— WORK INSTRUCTION —
Start your answer with the line containing "Board of Education" and end it with the last line of the records below, retyping every line between exactly and adding nothing.

------ DATASET ------

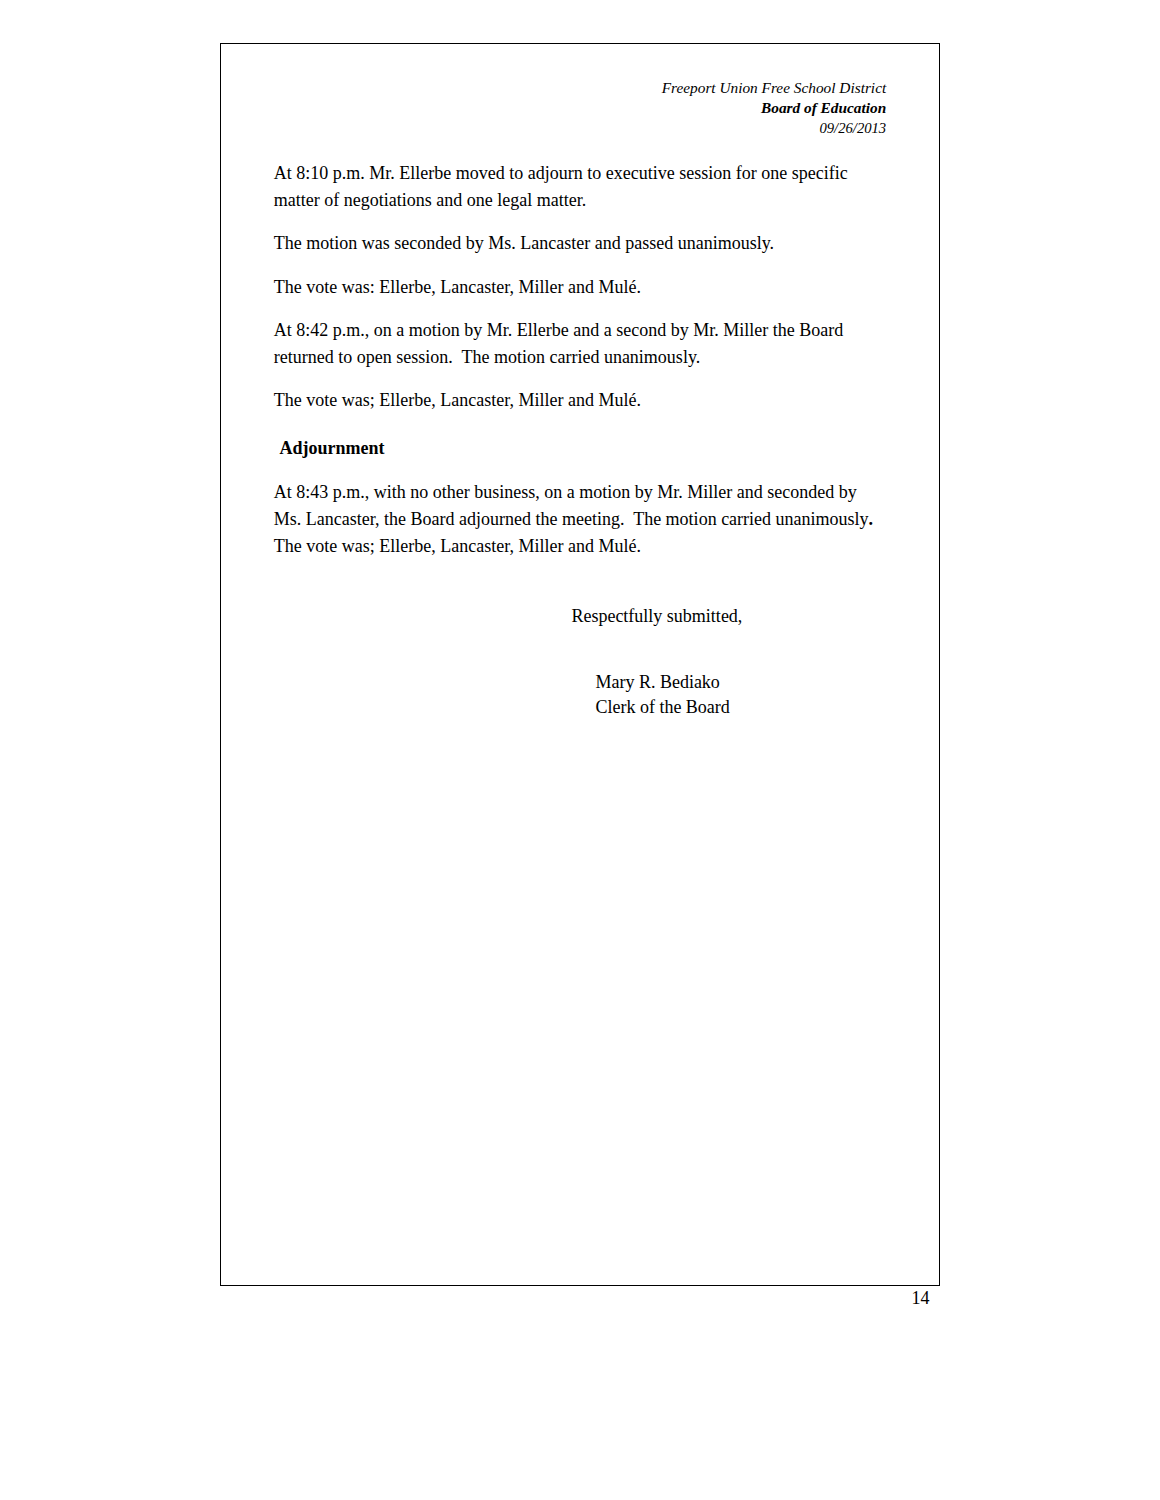Freeport Union Free School District
Board of Education
09/26/2013
At 8:10 p.m. Mr. Ellerbe moved to adjourn to executive session for one specific matter of negotiations and one legal matter.
The motion was seconded by Ms. Lancaster and passed unanimously.
The vote was: Ellerbe, Lancaster, Miller and Mulé.
At 8:42 p.m., on a motion by Mr. Ellerbe and a second by Mr. Miller the Board returned to open session. The motion carried unanimously.
The vote was; Ellerbe, Lancaster, Miller and Mulé.
Adjournment
At 8:43 p.m., with no other business, on a motion by Mr. Miller and seconded by Ms. Lancaster, the Board adjourned the meeting. The motion carried unanimously. The vote was; Ellerbe, Lancaster, Miller and Mulé.
Respectfully submitted,
Mary R. Bediako
Clerk of the Board
14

------

— TASK RESPONSE —
Board of Education
09/26/2013
At 8:10 p.m. Mr. Ellerbe moved to adjourn to executive session for one specific matter of negotiations and one legal matter.
The motion was seconded by Ms. Lancaster and passed unanimously.
The vote was: Ellerbe, Lancaster, Miller and Mulé.
At 8:42 p.m., on a motion by Mr. Ellerbe and a second by Mr. Miller the Board returned to open session. The motion carried unanimously.
The vote was; Ellerbe, Lancaster, Miller and Mulé.
Adjournment
At 8:43 p.m., with no other business, on a motion by Mr. Miller and seconded by Ms. Lancaster, the Board adjourned the meeting. The motion carried unanimously. The vote was; Ellerbe, Lancaster, Miller and Mulé.
Respectfully submitted,
Mary R. Bediako
Clerk of the Board
14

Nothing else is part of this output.